Asked about the discovery this week, official HTGroup sources say that it is not a “new fact”, since “it is linked to the judicial investigation currently in progress”. “The company has activated all the corresponding protocols and procedures to detect these situations by the different managers,” they add.
Background of the case
The so-called Patches affair was opened in August 2023, following a complaint to the National Police from the Sites’ prevention delegate who noted several pediatric patches being manipulated. During the investigation and searches in the ambulance bases and offices of Tasisa, the Economic and Fiscal Crime Unit (UDEF) of the Police detected expired or deteriorated medicines and medical supplies in the ambulances of this company (both in the basic ones and in the sanitized or medicalized ones), the absence of essential medicines to treat patients or equipment in poor condition.
The UDEF reports speak of “therapeutic gaps,” with particular mention of the “habitual insufficiency” of insulin and other medications that either were not in the ambulances or did not meet contract specifications, creating a risk for patients.
Regarding pediatric patches, some were found relabeled with a date extension, such as those that gave rise to the initial complaint in Gran Canaria or the last one in Tenerife, but also others for which there was a change of brand.
During the investigation, the national police collected emails from workers who had already warned years before about the lack of life-saving medicines and that some ambulances did not meet the minimum requirements to operate.
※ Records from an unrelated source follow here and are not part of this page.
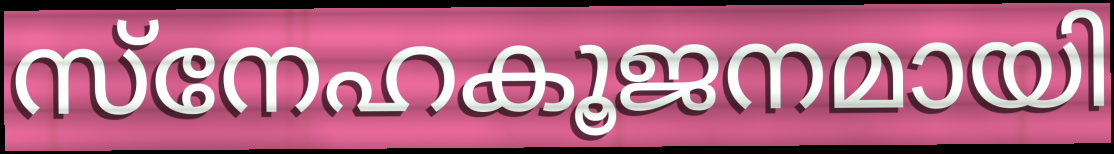
സ്നേഹകൂജനമായി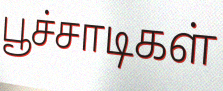
பூச்சாடிகள்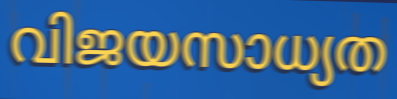
വിജയസാധ്യത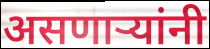
असणाऱ्यांनी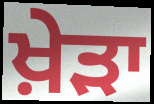
ਖ਼ੇੜਾ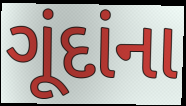
ગૂંદાંના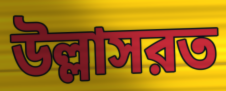
উল্লাসরত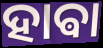
ହାଵା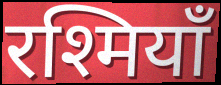
रश्मियाँ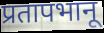
प्रतापभानूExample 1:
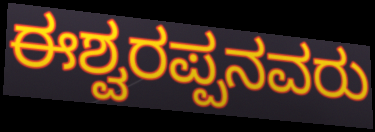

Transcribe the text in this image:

ಈಶ್ವರಪ್ಪನವರು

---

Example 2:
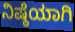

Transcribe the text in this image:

ನಿಷ್ಠೆಯಾಗಿ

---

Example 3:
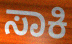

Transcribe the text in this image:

ಸಾಕಿ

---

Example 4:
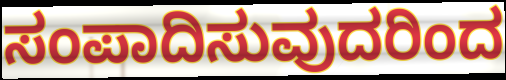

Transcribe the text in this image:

ಸಂಪಾದಿಸುವುದರಿಂದ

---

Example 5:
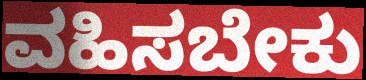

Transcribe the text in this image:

ವಹಿಸಬೇಕು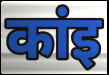
कांइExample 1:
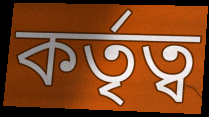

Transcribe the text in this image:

কর্তৃত্ব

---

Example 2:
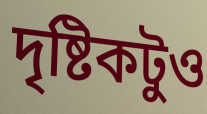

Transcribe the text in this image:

দৃষ্টিকটুও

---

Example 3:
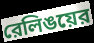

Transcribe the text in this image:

রেলিঙয়ের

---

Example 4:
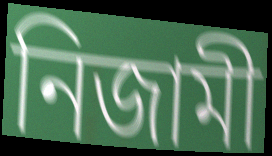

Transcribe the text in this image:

নিজামী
In one of these messages, a health worker even informed the company that a vehicle must remain inoperable to avoid negligence.
In these reports, UDEF describes the controls exercised by the GSC company over ambulances as “extremely relaxed and apathetic”. And he gave the example of one of them, disinfected, which was not inspected again after an examination detected more than a hundred defects.
In the case heard by the Court of Instruction 3 of Las Palmas de Gran Canaria, there is also a report from the Spanish Agency for Medicines and Health Products (AEMPS) which describes the use of expired defibrillation patches in pediatric patients as a “very serious health risk”, because in the event of cardiac arrest “their proper functioning cannot be ensured”.